■ PASSAGE TO READ:
- Opening Delimiter -
Marc Tessier-Lavigne on Role at Genentech
  Marc Tessier-Lavigne     Biography    
Recorded: 11 Sep 2008

So at Genentech I have two jobs, if you will. My job in research management, which has evolved over the past five years since I’ve been there, now involves overseeing all therapeutic area research. So oncology which is our major area focus reports in to me, immunology which is our second area of focus reports in to me. We’re building neuroscience as well. We have activities in a few other areas - tissue growth and repair - so I work with the leaders in those therapeutic areas on developing new plans, on helping them get resources and recruit people.

The most exciting part of the job, of course, is focusing on the science. The people who run those therapeutic areas themselves are all accomplished scientists, Ira Mehlman is running oncology. Andy Chan immunology. We’ve just recruited Morgan Sheng from MIT, he’s starting on Monday to head up neuroscience. I work with all of those individuals on setting the strategies in those areas and figuring out how we are going to tackle complex disease. So it’s a very, very exciting position. There are 800 people approximately reporting into that, and just a wealth of exciting scientific projects from very basic science trying to under basic mechanisms or disease mechanisms, through choosing targets and developing drugs against those targets, and moving them forward ultimately into the clinic. So that’s my major role.

The other role that I play in research management, which to me has been very exciting and a real growth and learning opportunity; I co-chair a committee that oversees our candidate medicines from the time we declare them as candidates, into the clinic, through Phase II Proof-of-concept. So it’s really the translation of the science into the clinic. I co-chair this with the head of our clinical organization. So it’s the handshake between research and clinical development if you will.

So very exciting, very fulfilling. And then I maintain a research lab as well of 8 postdoctoral fellows who continue to work on axon guidance during development, axon regeneration, and also increasingly axonal degeneration. In fact I’m here at this meeting, we’re presenting a number of posters and a few talks tonight.
- Closing Delimiter -
■ WHAT THE EXERCISE ASKS:
Copy the passage of the interview that starts at "Marc Tessier-Lavigne on" and ends at "and recruit people.". The records are separate from the interview about Marc Tessier-Lavigne's work at Genentech.

■ INPUT DATA:
- Opening Delimiter -
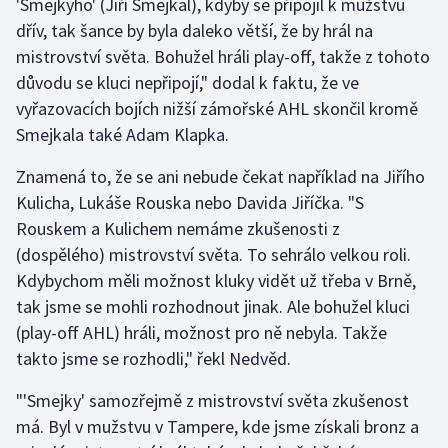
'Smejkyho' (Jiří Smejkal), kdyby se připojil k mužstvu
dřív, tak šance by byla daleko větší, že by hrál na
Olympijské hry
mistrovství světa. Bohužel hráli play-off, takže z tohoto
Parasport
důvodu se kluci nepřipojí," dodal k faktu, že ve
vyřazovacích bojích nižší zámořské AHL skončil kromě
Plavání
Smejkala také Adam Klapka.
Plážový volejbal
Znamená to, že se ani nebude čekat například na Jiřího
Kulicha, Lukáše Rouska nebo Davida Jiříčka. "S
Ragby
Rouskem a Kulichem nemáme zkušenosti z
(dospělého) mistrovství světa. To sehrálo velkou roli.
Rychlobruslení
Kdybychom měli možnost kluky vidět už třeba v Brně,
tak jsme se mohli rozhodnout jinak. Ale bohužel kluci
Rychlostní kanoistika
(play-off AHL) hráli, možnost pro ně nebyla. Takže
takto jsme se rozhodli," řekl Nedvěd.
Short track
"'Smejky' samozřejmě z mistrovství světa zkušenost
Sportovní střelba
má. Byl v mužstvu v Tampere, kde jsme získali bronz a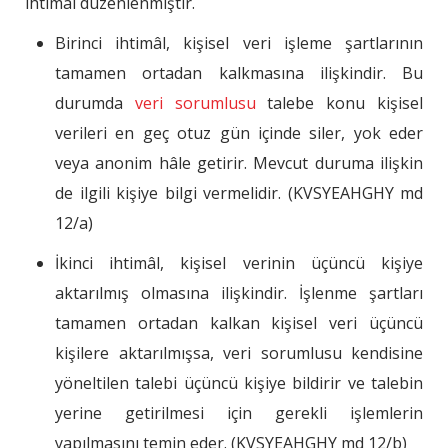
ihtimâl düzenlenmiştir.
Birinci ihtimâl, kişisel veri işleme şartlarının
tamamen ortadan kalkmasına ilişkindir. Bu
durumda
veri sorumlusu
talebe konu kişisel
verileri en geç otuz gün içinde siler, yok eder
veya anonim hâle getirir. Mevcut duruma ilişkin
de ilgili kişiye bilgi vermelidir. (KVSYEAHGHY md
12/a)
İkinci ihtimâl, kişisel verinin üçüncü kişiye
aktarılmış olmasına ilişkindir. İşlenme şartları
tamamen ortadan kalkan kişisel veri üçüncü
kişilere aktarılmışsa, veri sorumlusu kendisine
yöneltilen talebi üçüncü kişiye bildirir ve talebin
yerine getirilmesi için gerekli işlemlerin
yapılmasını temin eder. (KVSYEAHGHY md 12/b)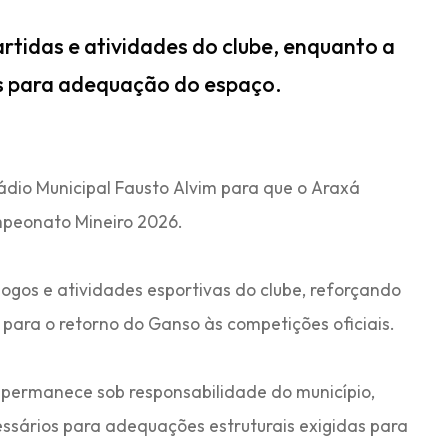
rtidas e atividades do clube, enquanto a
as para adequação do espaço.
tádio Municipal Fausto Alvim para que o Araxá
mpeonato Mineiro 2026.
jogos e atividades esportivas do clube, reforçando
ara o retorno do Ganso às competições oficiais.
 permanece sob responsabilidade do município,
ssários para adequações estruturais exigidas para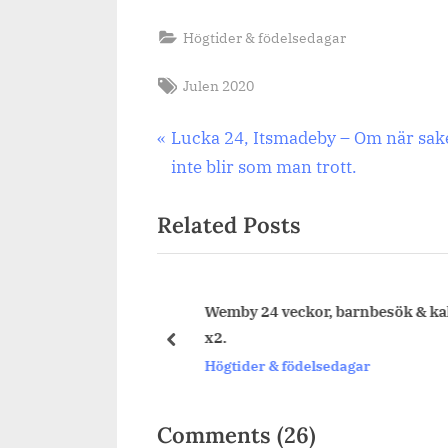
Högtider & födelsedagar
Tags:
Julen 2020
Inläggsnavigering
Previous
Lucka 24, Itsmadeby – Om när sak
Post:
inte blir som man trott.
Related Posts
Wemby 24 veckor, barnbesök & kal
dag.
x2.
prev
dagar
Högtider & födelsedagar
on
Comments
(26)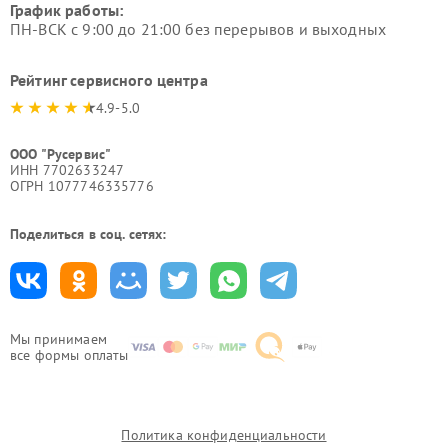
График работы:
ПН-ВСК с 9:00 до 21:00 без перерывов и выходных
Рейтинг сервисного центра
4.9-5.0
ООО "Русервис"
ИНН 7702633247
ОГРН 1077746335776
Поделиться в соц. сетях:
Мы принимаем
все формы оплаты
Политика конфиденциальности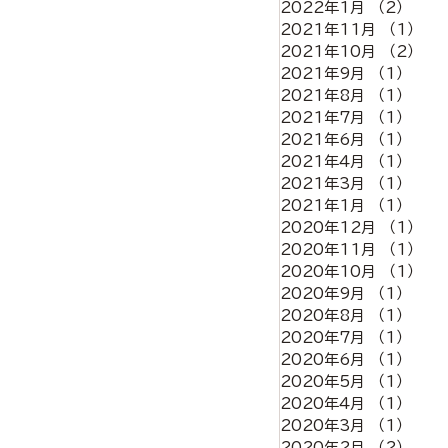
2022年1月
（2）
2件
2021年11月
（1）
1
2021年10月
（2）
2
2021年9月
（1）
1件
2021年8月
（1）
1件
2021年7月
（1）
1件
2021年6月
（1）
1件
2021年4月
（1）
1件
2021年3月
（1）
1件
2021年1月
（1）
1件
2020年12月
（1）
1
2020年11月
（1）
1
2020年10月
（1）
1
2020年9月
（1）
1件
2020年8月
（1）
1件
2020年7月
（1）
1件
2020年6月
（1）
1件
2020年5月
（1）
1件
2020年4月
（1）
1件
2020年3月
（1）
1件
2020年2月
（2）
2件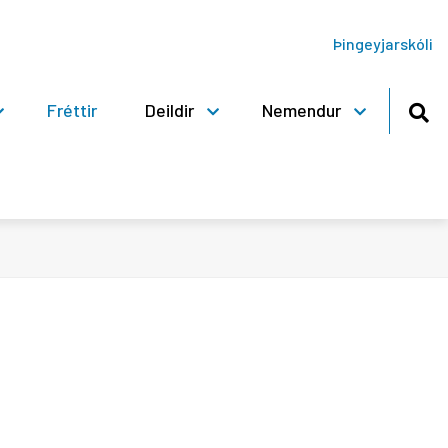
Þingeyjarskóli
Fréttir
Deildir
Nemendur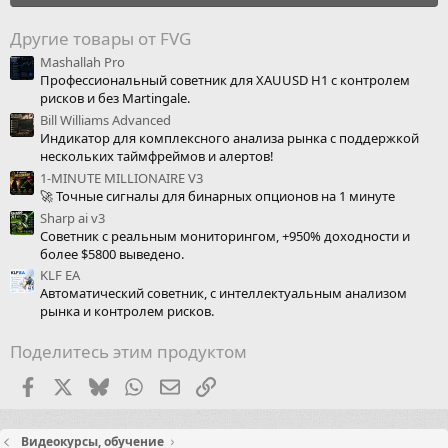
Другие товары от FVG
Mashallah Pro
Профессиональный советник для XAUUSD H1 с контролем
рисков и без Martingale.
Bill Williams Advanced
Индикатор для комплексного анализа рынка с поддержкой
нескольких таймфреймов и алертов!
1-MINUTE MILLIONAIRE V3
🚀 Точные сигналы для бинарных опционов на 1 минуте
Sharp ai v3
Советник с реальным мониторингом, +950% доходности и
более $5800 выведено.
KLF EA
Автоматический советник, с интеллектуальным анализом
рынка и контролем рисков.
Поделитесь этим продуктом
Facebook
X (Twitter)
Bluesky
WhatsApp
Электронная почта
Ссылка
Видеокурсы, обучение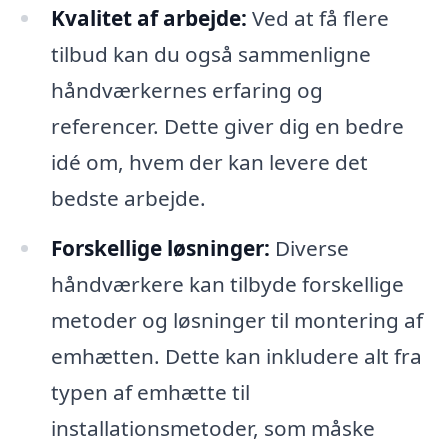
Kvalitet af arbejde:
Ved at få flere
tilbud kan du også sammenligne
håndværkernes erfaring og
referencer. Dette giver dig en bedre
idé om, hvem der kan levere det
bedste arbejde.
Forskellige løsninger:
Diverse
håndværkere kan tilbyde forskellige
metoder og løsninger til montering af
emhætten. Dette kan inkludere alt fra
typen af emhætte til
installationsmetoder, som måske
- Closing Delimiter -
- Opening Delimiter -
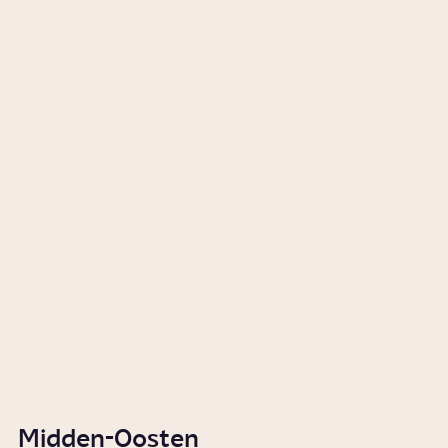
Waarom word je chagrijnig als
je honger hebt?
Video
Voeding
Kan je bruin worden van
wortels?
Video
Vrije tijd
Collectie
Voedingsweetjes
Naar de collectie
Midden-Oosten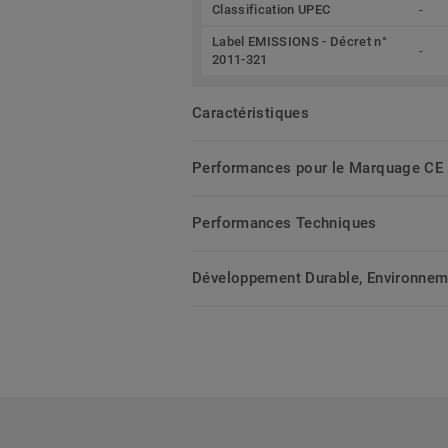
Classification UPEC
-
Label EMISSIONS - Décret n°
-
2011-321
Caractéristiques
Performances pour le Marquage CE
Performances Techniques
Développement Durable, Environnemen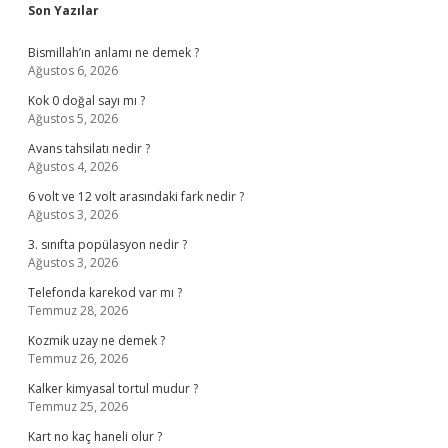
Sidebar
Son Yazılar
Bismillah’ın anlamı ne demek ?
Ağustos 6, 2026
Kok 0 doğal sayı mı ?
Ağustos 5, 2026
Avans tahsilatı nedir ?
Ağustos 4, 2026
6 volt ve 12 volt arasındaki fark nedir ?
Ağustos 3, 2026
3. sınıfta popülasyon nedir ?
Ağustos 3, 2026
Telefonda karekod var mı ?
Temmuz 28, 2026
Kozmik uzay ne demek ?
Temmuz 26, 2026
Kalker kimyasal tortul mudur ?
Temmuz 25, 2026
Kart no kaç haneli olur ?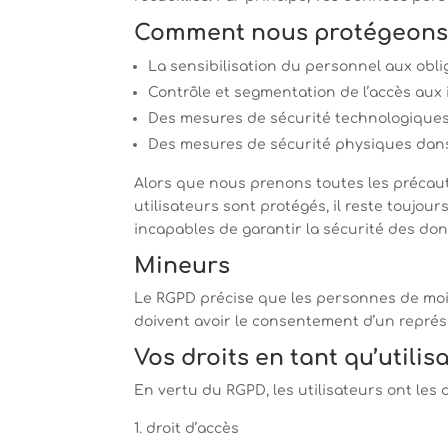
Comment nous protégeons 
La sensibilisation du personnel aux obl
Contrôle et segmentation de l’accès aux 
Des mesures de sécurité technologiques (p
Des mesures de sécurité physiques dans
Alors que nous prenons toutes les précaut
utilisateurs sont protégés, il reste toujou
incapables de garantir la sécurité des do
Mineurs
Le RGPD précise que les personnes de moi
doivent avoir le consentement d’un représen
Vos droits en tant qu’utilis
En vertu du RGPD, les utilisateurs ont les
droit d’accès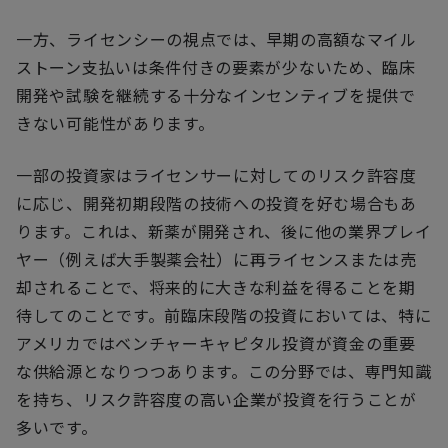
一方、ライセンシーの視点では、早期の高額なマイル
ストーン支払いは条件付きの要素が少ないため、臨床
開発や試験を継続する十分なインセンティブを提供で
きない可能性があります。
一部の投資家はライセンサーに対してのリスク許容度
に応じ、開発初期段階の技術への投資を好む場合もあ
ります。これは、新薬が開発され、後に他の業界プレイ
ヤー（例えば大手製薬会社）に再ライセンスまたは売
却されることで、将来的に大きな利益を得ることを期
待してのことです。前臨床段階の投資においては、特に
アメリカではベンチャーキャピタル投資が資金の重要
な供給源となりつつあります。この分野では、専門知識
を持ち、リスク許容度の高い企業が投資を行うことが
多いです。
- Closing Delimiter -
■ EXPECTED ANSWER:
Marc Tessier-Lavigne on Role at Genentech
  Marc Tessier-Lavigne     Biography    
Recorded: 11 Sep 2008

So at Genentech I have two jobs, if you will. My job in research management, which has evolved over the past five years since I’ve been there, now involves overseeing all therapeutic area research. So oncology which is our major area focus reports in to me, immunology which is our second area of focus reports in to me. We’re building neuroscience as well. We have activities in a few other areas - tissue growth and repair - so I work with the leaders in those therapeutic areas on developing new plans, on helping them get resources and recruit people.